Using the Oceans

Tom Flagg stood on a cliff overlooking the Pacific Ocean. John Hay climbed the trail from the parking lot and joined him. They faced an open expanse of gray water and hazy sky, a light onshore breeze ushering in the evening. The smoothest line in nature stretched north and south in front of them, a horizon of water meeting twilight sky. The setting sun was buried in low clouds layered over the water, the air above the two men clear but washed out to a fading white that graded into pale pink in the west.

“It’s official,” Hay said. “I just got word. The U.N. voted with us. The oceans are legally dead. Including this one. Including all of them. U.S. environmental laws involving salt-water bodies become inoperative at the start of next month.”

“So I have four weeks to find a life form out there consisting of more than a single cell,” Tom said.

“Sorry, Tom. None of you have found anything yet and I don’t believe that any of you will. The oceans of the world are well and truly sterile. Nothing could live in them at this point. Governments can now treat the sea as one huge combination dump and sewer. We’re mobilized to clean the planet as it’s never been cleaned before. The Earth will become pristine again.”

“The land masses, not the Earth.”

“Whatever. Junkyards? Toxic waste? Radioactive waste?  It can all go right into the drink now. Along with the sewage produced by ten billion souls. When do you leave?”

“Tomorrow. Our five ships are taking the Molokai Trench.”

Hay gave him a pat on the back and turned back to the trail, smiling in anticipation.

“Come down before dark,” he said.

Flagg stood where he was, gazing down on the water, an ocean of it. So much water. From the cliff, in the failing light, he could see patterns on its surface produced by currents and the wind. Lines of whitecaps. The boom of surf came to him, almost a whisper. He tried to understand, to picture, to imagine this mass of water without life in it. Or, rather, with the same collection of one-celled organisms, bacteria, and viruses that might have been found in any half-filled bathtub.

He turned away, shoulders slumped.

That evening, he flew to Kahalui and drove over to Lahaina to join his crew. Their vessel headed out to the Trench at first light. Standing in the prow as they passed Lanai, Flagg remembered the whale-watching tour boats still active when he was a boy.

With their boats in position, his crew deployed their AUVs. One week later they retrieved something from the depths that was alive and multicellular, although barely. After collecting additional samples and celebrating with beer and hard whiskey, they packaged the creatures and Flagg flew to Scripps and then on to Washington with them.

John Hay came to him in the Capitol.

“I know better than to wave money at you,” he said to Flagg.

“Considering that the future of the planet is in question, bribery seems rather petty,” Tom said.

“And I won’t try to sell you my vision, either,” John said. “I’ve done that enough. You should know, though, that others can be bribed. The appeal of a clean planet…”

“Clean land. Filthy water.”

“…allows for a great deal of moral flexibility.”

“We found life in the ocean. Period.”

“This is Washington,” John said. “Period.”

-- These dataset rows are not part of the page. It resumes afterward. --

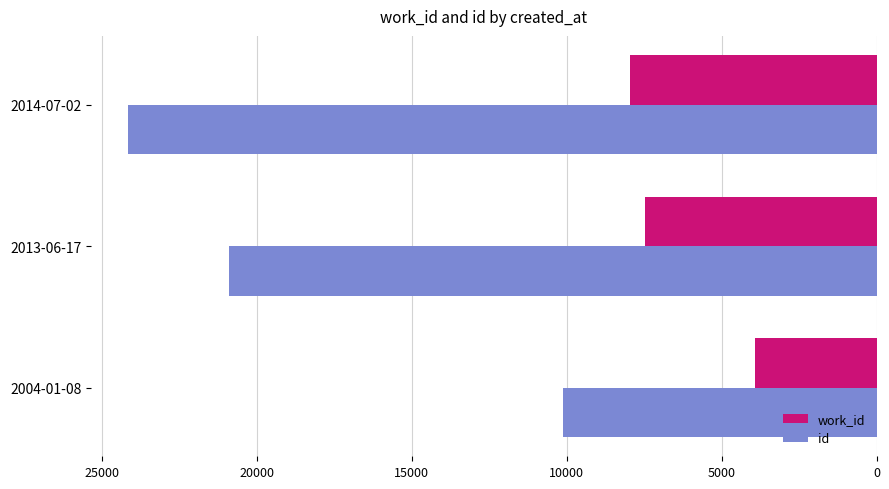

What is the difference between the maximum and minimum values in the work_id series?

4046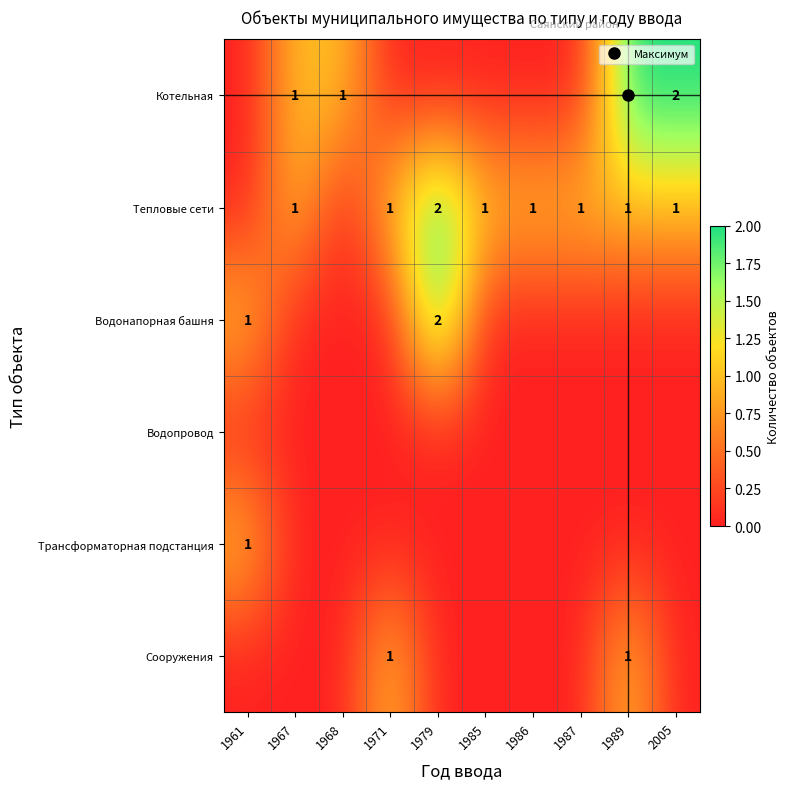

Which has a higher value, 1986 or 2005?

2005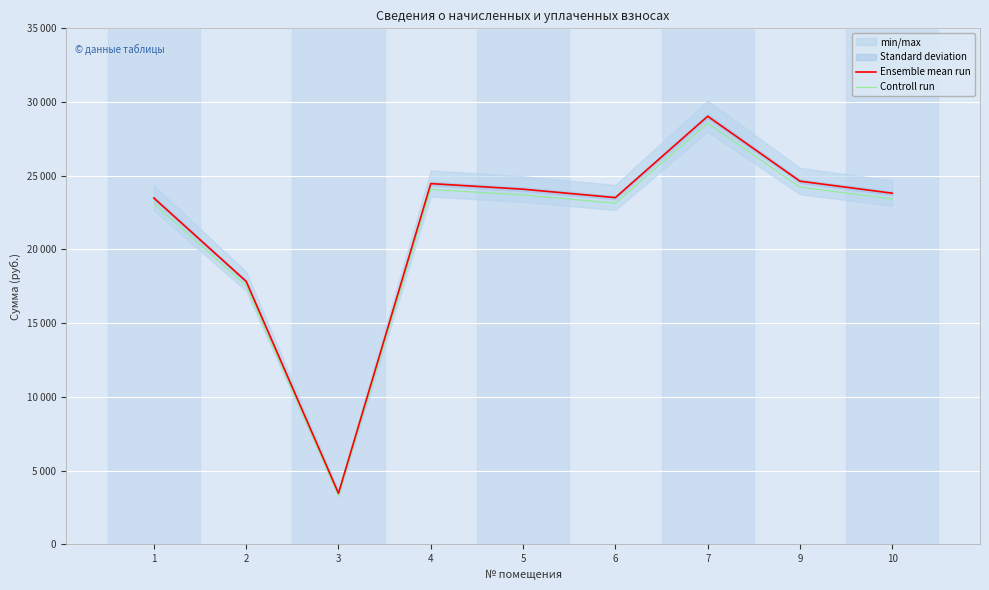

What is the value of the Controll run point at the 3rd from the left?

3293.6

Later in the week, Congress voted to petition the UNOH in New York for permission to exempt the new life form from protection. Congress reasoned that if anything could survive in the polluted waters around Hawaii, it might in fact benefit from the pending regulations that would allow the oceans to serve as a gigantic trash receptacle and cesspool.

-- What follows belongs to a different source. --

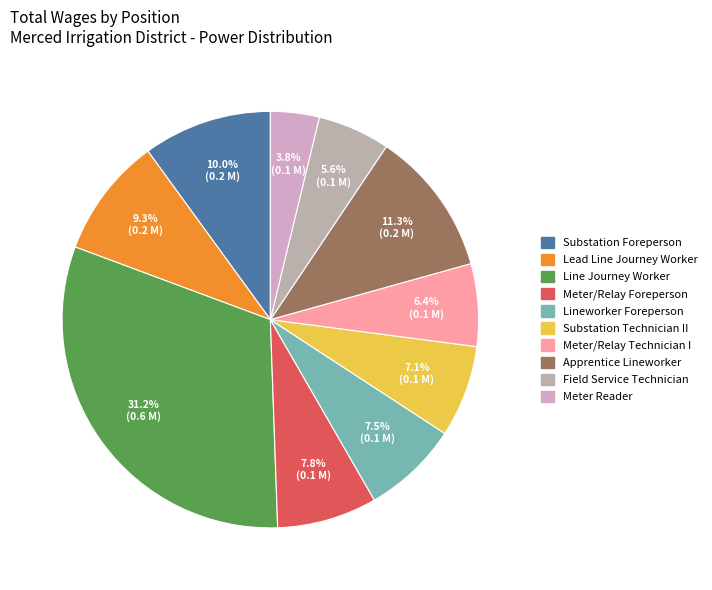

To the nearest percent, what is the difference between the largest and smallest slice percentages?

27%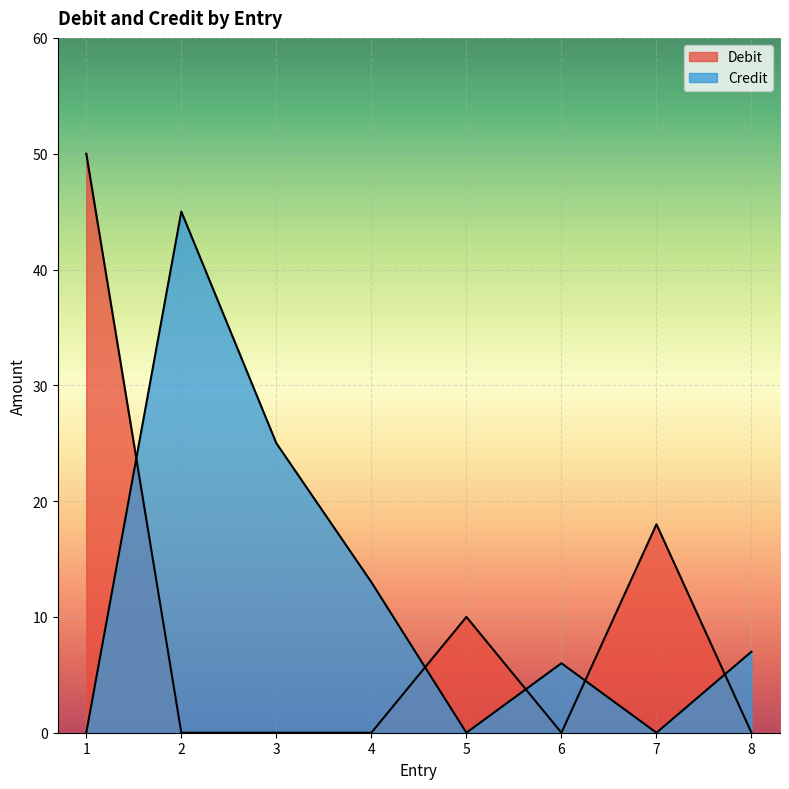

What is the sum of the Debit values at 7 and 2?

18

Back on the cliff in the West, Flagg and Hay watched a barge train of filth wallowing west, away from the sheltering bay.

“We’re going to try again,” Tom said.

“Did you know that it’s illegal now to go out in a sailboat without wearing a hazmat suit?” Hay said.  “Some sectors, you can’t go out at all… Tom, you could find mermaids out there and the law wouldn’t change. We’ve gone too far.”

“I don’t believe that,” Flagg said.

“The truth is, your group wasn’t the first to find life. The land forces are too strong politically at this point for it to make any difference anymore.”

“I don’t notice Ameria turning into the Garden of Eden,” Flagg said. “Now that pollutants can be consigned to the water, manufacturers are more lax than ever. They claim that they’re capturing the junk spewing into the air, but most of it, they aren’t.”

“It’ll take a little time,” Hay said. “There is talk of designating certain areas of land and atmosphere as so compromised that now we can use them like we’re using the oceans.”

Flagg found himself praying that the sea levels would rise high enough for the water to take revenge, but he didn’t voice the thought.